Machine learning, and by extension most artificial intelligence, has grown from a niche idea to a tool that is being applied in multiple areas and industries.
At EE we have been involved in developing and deploying machine learning for a number of applications, including to:
Assess cyber-risk
Evaluate financial risk
Improve search and recommendations in retail web sites
Price used vehicles
Improve logistics and supply chains
An ML solution depends on both the algorithm - which is code - and the data used to develop and train that algorithm. For this reason, developing and operating solutions that use ML components is different to standard software development.
This playbook brings together our experiences working with algorithm developers to make machine learning a normal part of operations. It won’t cover the algorithm development itself - that is the work of the data scientists. Instead it covers what you need to consider when providing the architecture, tools and infrastructure to support their work and integrate their outputs into the business.
It is a common mistake to focus on algorithms - after all they are very clever, require deep expertise and insight and in some cases seem to perform miracles. But in our experience, obtaining business value from algorithms requires engineering to support the algorithm development part of the process alongside integrating the machine learning solution into your daily operations. To unlock this value you need to:
Collect the data that drives machine learning and make it available to the data scientists who develop machine learning algorithms
Integrate these algorithms into your everyday business
Configuration control, deploy and monitor the deployed algorithms
Create fast feedback loops to algorithm developers
As with all of our playbooks we have written this guide in the spirit of providing helpful advice to fellow developers creating ML solutions. If you are starting on the ML journey we hope you are not daunted by all the things covered in this playbook. Starting small and being lean in your implementation choices at the start is perfectly fine and will probably help you to iterate quicker.

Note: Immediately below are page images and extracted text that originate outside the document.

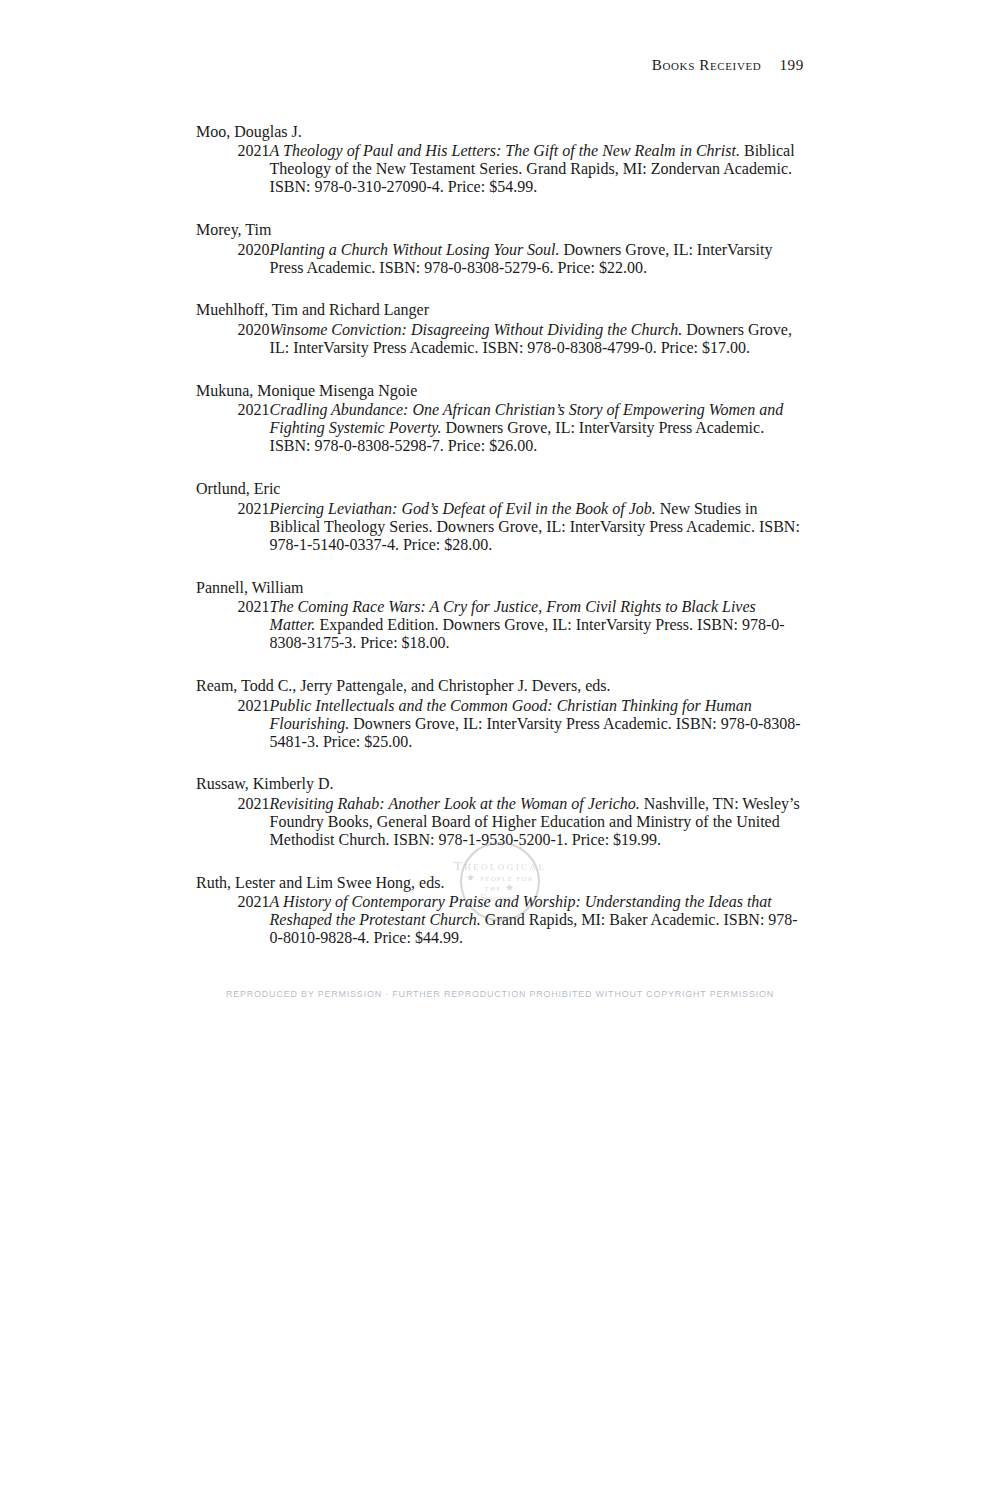Books Received 199
Moo, Douglas J.
2021
A Theology of Paul and His Letters: The Gift of the New Realm in Christ. Biblical Theology of the New Testament Series. Grand Rapids, MI: Zondervan Academic. ISBN: 978-0-310-27090-4. Price: $54.99.
Morey, Tim
2020
Planting a Church Without Losing Your Soul. Downers Grove, IL: InterVarsity Press Academic. ISBN: 978-0-8308-5279-6. Price: $22.00.
Muehlhoff, Tim and Richard Langer
2020
Winsome Conviction: Disagreeing Without Dividing the Church. Downers Grove, IL: InterVarsity Press Academic. ISBN: 978-0-8308-4799-0. Price: $17.00.
Mukuna, Monique Misenga Ngoie
2021
Cradling Abundance: One African Christian’s Story of Empowering Women and Fighting Systemic Poverty. Downers Grove, IL: InterVarsity Press Academic. ISBN: 978-0-8308-5298-7. Price: $26.00.
Ortlund, Eric
2021
Piercing Leviathan: God’s Defeat of Evil in the Book of Job. New Studies in Biblical Theology Series. Downers Grove, IL: InterVarsity Press Academic. ISBN: 978-1-5140-0337-4. Price: $28.00.
Pannell, William
2021
The Coming Race Wars: A Cry for Justice, From Civil Rights to Black Lives Matter. Expanded Edition. Downers Grove, IL: InterVarsity Press. ISBN: 978-0-8308-3175-3. Price: $18.00.
Ream, Todd C., Jerry Pattengale, and Christopher J. Devers, eds.
2021
Public Intellectuals and the Common Good: Christian Thinking for Human Flourishing. Downers Grove, IL: InterVarsity Press Academic. ISBN: 978-0-8308-5481-3. Price: $25.00.
Russaw, Kimberly D.
2021
Revisiting Rahab: Another Look at the Woman of Jericho. Nashville, TN: Wesley’s Foundry Books, General Board of Higher Education and Ministry of the United Methodist Church. ISBN: 978-1-9530-5200-1. Price: $19.99.
Ruth, Lester and Lim Swee Hong, eds.
2021
A History of Contemporary Praise and Worship: Understanding the Ideas that Reshaped the Protestant Church. Grand Rapids, MI: Baker Academic. ISBN: 978-0-8010-9828-4. Price: $44.99.
Theological ★ people for the ★ Society
REPRODUCED BY PERMISSION · FURTHER REPRODUCTION PROHIBITED WITHOUT COPYRIGHT PERMISSION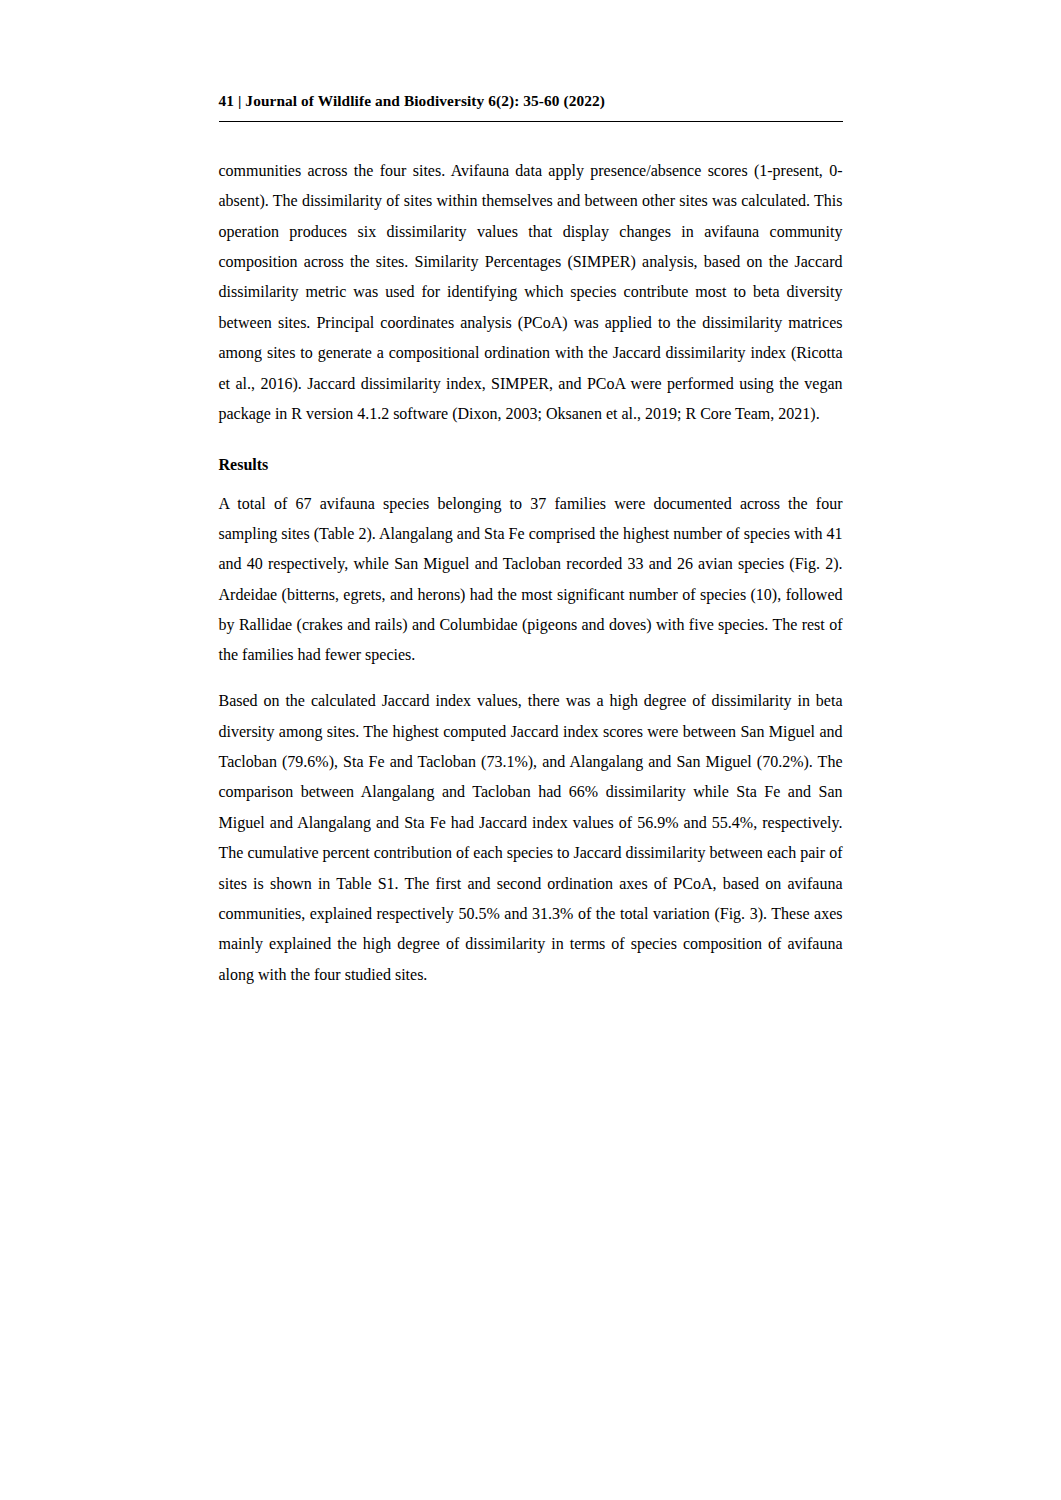41 | Journal of Wildlife and Biodiversity 6(2): 35-60 (2022)
communities across the four sites. Avifauna data apply presence/absence scores (1-present, 0-absent). The dissimilarity of sites within themselves and between other sites was calculated. This operation produces six dissimilarity values that display changes in avifauna community composition across the sites. Similarity Percentages (SIMPER) analysis, based on the Jaccard dissimilarity metric was used for identifying which species contribute most to beta diversity between sites. Principal coordinates analysis (PCoA) was applied to the dissimilarity matrices among sites to generate a compositional ordination with the Jaccard dissimilarity index (Ricotta et al., 2016). Jaccard dissimilarity index, SIMPER, and PCoA were performed using the vegan package in R version 4.1.2 software (Dixon, 2003; Oksanen et al., 2019; R Core Team, 2021).
Results
A total of 67 avifauna species belonging to 37 families were documented across the four sampling sites (Table 2). Alangalang and Sta Fe comprised the highest number of species with 41 and 40 respectively, while San Miguel and Tacloban recorded 33 and 26 avian species (Fig. 2). Ardeidae (bitterns, egrets, and herons) had the most significant number of species (10), followed by Rallidae (crakes and rails) and Columbidae (pigeons and doves) with five species. The rest of the families had fewer species.
Based on the calculated Jaccard index values, there was a high degree of dissimilarity in beta diversity among sites. The highest computed Jaccard index scores were between San Miguel and Tacloban (79.6%), Sta Fe and Tacloban (73.1%), and Alangalang and San Miguel (70.2%). The comparison between Alangalang and Tacloban had 66% dissimilarity while Sta Fe and San Miguel and Alangalang and Sta Fe had Jaccard index values of 56.9% and 55.4%, respectively. The cumulative percent contribution of each species to Jaccard dissimilarity between each pair of sites is shown in Table S1. The first and second ordination axes of PCoA, based on avifauna communities, explained respectively 50.5% and 31.3% of the total variation (Fig. 3). These axes mainly explained the high degree of dissimilarity in terms of species composition of avifauna along with the four studied sites.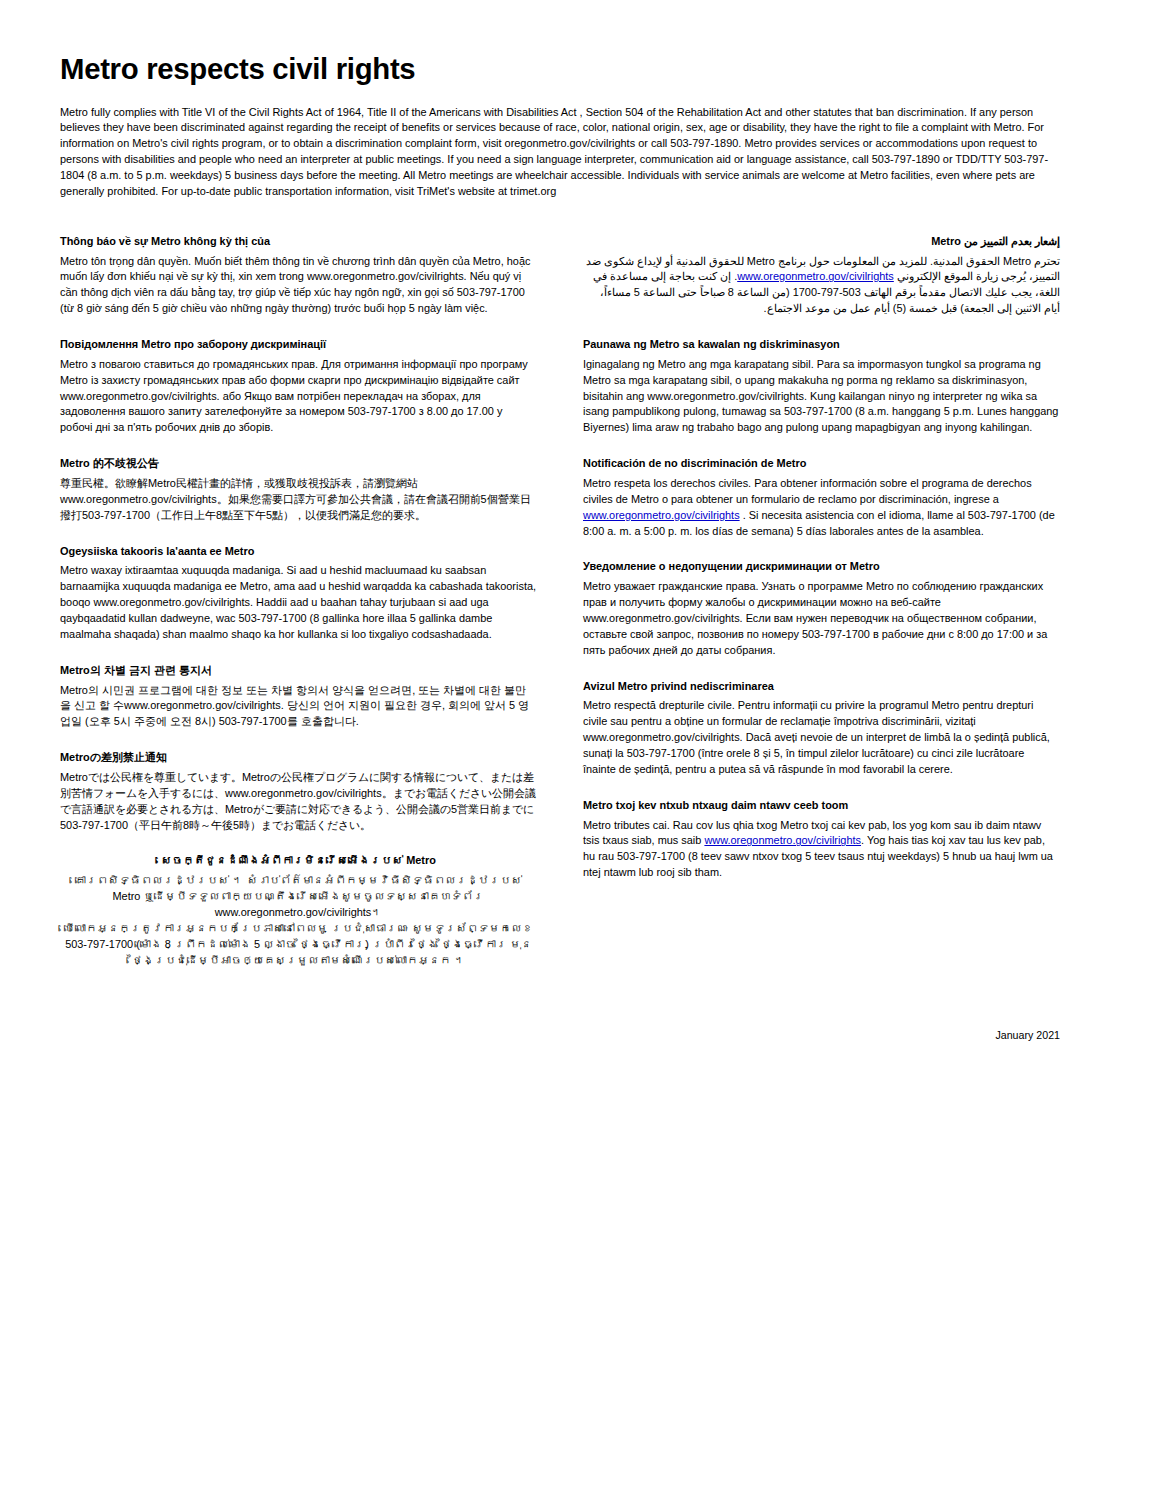Metro respects civil rights
Metro fully complies with Title VI of the Civil Rights Act of 1964, Title II of the Americans with Disabilities Act , Section 504 of the Rehabilitation Act and other statutes that ban discrimination. If any person believes they have been discriminated against regarding the receipt of benefits or services because of race, color, national origin, sex, age or disability, they have the right to file a complaint with Metro. For information on Metro's civil rights program, or to obtain a discrimination complaint form, visit oregonmetro.gov/civilrights or call 503-797-1890. Metro provides services or accommodations upon request to persons with disabilities and people who need an interpreter at public meetings. If you need a sign language interpreter, communication aid or language assistance, call 503-797-1890 or TDD/TTY 503-797-1804 (8 a.m. to 5 p.m. weekdays) 5 business days before the meeting. All Metro meetings are wheelchair accessible. Individuals with service animals are welcome at Metro facilities, even where pets are generally prohibited. For up-to-date public transportation information, visit TriMet's website at trimet.org
Thông báo về sự Metro không kỳ thị của
Metro tôn trọng dân quyền. Muốn biết thêm thông tin về chương trình dân quyền của Metro, hoặc muốn lấy đơn khiếu nại về sự kỳ thị, xin xem trong www.oregonmetro.gov/civilrights. Nếu quý vị cần thông dịch viên ra dấu bằng tay, trợ giúp về tiếp xúc hay ngôn ngữ, xin gọi số 503-797-1700 (từ 8 giờ sáng đến 5 giờ chiều vào những ngày thường) trước buổi họp 5 ngày làm việc.
Повідомлення Metro про заборону дискримінації
Metro з повагою ставиться до громадянських прав. Для отримання інформації про програму Metro із захисту громадянських прав або форми скарги про дискримінацію відвідайте сайт www.oregonmetro.gov/civilrights. або Якщо вам потрібен перекладач на зборах, для задоволення вашого запиту зателефонуйте за номером 503-797-1700 з 8.00 до 17.00 у робочі дні за п'ять робочих днів до зборів.
Metro 的不歧視公告
尊重民權。欲瞭解Metro民權計畫的詳情，或獲取歧視投訴表，請瀏覽網站 www.oregonmetro.gov/civilrights。如果您需要口譯方可參加公共會議，請在會議召開前5個營業日撥打503-797-1700（工作日上午8點至下午5點），以便我們滿足您的要求。
Ogeysiiska takooris la'aanta ee Metro
Metro waxay ixtiraamtaa xuquuqda madaniga. Si aad u heshid macluumaad ku saabsan barnaamijka xuquuqda madaniga ee Metro, ama aad u heshid warqadda ka cabashada takoorista, booqo www.oregonmetro.gov/civilrights. Haddii aad u baahan tahay turjubaan si aad uga qaybqaadatid kullan dadweyne, wac 503-797-1700 (8 gallinka hore illaa 5 gallinka dambe maalmaha shaqada) shan maalmo shaqo ka hor kullanka si loo tixgaliyo codsashadaada.
Metro의 차별 금지 관련 통지서
Metro의 시민권 프로그램에 대한 정보 또는 차별 항의서 양식을 얻으려면, 또는 차별에 대한 불만을 신고 할 수www.oregonmetro.gov/civilrights. 당신의 언어 지원이 필요한 경우, 회의에 앞서 5 영업일 (오후 5시 주중에 오전 8시) 503-797-1700를 호출합니다.
Metroの差別禁止通知
Metroでは公民権を尊重しています。Metroの公民権プログラムに関する情報について、または差別苦情フォームを入手するには、www.oregonmetro.gov/civilrights。までお電話ください公開会議で言語通訳を必要とされる方は、Metroがご要請に対応できるよう、公開会議の5営業日前までに503-797-1700（平日午前8時～午後5時）までお電話ください。
សេចក្តីជូនដំណឹងអំពីការមិនរើសអើងរបស់ Metro
គោរពសិទ្ធិពលរដ្ឋរបស់ ។ សំរាប់ព័ត៌មានអំពីកម្មវិធីសិទ្ធិពលរដ្ឋរបស់ Metro ឬដើម្បីទទួលពាក្យបណ្តឹងរើសអើងសូមចូលទស្សនាគេហទំព័រ www.oregonmetro.gov/civilrights។
បើលោកអ្នកត្រូវការអ្នកបកប្រែភាសានៅពេលមូ ប្រជុំសាធារណៈ សូមទូរស័ព្ទមកលេខ 503-797-1700 (ម៉ោង 8 ព្រឹកដល់ម៉ោង 5 ល្ងាច ថ្ងៃធ្វើការ) ប្រាំពីរថ្ងៃ ថ្ងៃធ្វើការ មុនថ្ងៃប្រជុំដើម្បីអាចឲ្យគេសម្រួលតាមសំណើរបស់លោកអ្នក ។
إشعار بعدم التمييز من Metro
تحترم Metro الحقوق المدنية. للمزيد من المعلومات حول برنامج Metro للحقوق المدنية أو لإيداع شكوى ضد التمييز، يُرجى زيارة الموقع الإلكتروني www.oregonmetro.gov/civilrights. إن كنت بحاجة إلى مساعدة في اللغة، يجب عليك الاتصال مقدماً برقم الهاتف 503-797-1700 (من الساعة 8 صباحاً حتى الساعة 5 مساءاً، أيام الاثنين إلى الجمعة) قبل خمسة (5) أيام عمل من موعد الاجتماع.
Paunawa ng Metro sa kawalan ng diskriminasyon
Iginagalang ng Metro ang mga karapatang sibil. Para sa impormasyon tungkol sa programa ng Metro sa mga karapatang sibil, o upang makakuha ng porma ng reklamo sa diskriminasyon, bisitahin ang www.oregonmetro.gov/civilrights. Kung kailangan ninyo ng interpreter ng wika sa isang pampublikong pulong, tumawag sa 503-797-1700 (8 a.m. hanggang 5 p.m. Lunes hanggang Biyernes) lima araw ng trabaho bago ang pulong upang mapagbigyan ang inyong kahilingan.
Notificación de no discriminación de Metro
Metro respeta los derechos civiles. Para obtener información sobre el programa de derechos civiles de Metro o para obtener un formulario de reclamo por discriminación, ingrese a www.oregonmetro.gov/civilrights . Si necesita asistencia con el idioma, llame al 503-797-1700 (de 8:00 a. m. a 5:00 p. m. los días de semana) 5 días laborales antes de la asamblea.
Уведомление о недопущении дискриминации от Metro
Metro уважает гражданские права. Узнать о программе Metro по соблюдению гражданских прав и получить форму жалобы о дискриминации можно на веб-сайте www.oregonmetro.gov/civilrights. Если вам нужен переводчик на общественном собрании, оставьте свой запрос, позвонив по номеру 503-797-1700 в рабочие дни с 8:00 до 17:00 и за пять рабочих дней до даты собрания.
Avizul Metro privind nediscriminarea
Metro respectă drepturile civile. Pentru informații cu privire la programul Metro pentru drepturi civile sau pentru a obține un formular de reclamație împotriva discriminării, vizitați www.oregonmetro.gov/civilrights. Dacă aveți nevoie de un interpret de limbă la o ședință publică, sunați la 503-797-1700 (între orele 8 și 5, în timpul zilelor lucrătoare) cu cinci zile lucrătoare înainte de ședință, pentru a putea să vă răspunde în mod favorabil la cerere.
Metro txoj kev ntxub ntxaug daim ntawv ceeb toom
Metro tributes cai. Rau cov lus qhia txog Metro txoj cai kev pab, los yog kom sau ib daim ntawv tsis txaus siab, mus saib www.oregonmetro.gov/civilrights. Yog hais tias koj xav tau lus kev pab, hu rau 503-797-1700 (8 teev sawv ntxov txog 5 teev tsaus ntuj weekdays) 5 hnub ua hauj lwm ua ntej ntawm lub rooj sib tham.
January 2021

Machine learning (ML) - a subset of AI that involves training algorithms with data rather than developing hand-crafted algorithms. A machine learning solution uses a data set to train an algorithm, typically training a classifier that says what type of thing this data is (e.g. this picture is of a dog ); a regressor, which estimates a value (e.g. the price of this house is £400,000.) or an unsupervised model,such as generative models like GPT-3, which can be used to generate novel text). Confusingly, when data scientists talk about regression it means something completely different than is meant when software engineers use the same terminology.
Model - In machine learning a model is the result of training an algorithm with data, which maps a defined set of inputs to outputs. This is different from the standard software use of the term ‘data model’ - which is a definition of the data entities, fields, relationships etc for a given domain, which is used to define database structures among other things.
Algorithm - we use this term more or less interchangeably with model. (There are some subtle differences, but they’re not important and using the term ‘algorithm’ prevents confusion with the other kind of data models).
Ground-truth data - a machine-learning solution usually needs a data set that contains the input data (e.g. pictures) along with the associated answers (e.g. this picture is of a dog, this one is of a cat) - this is the ‘ground-truth.’
Labelled data - means the same as ground-truth data.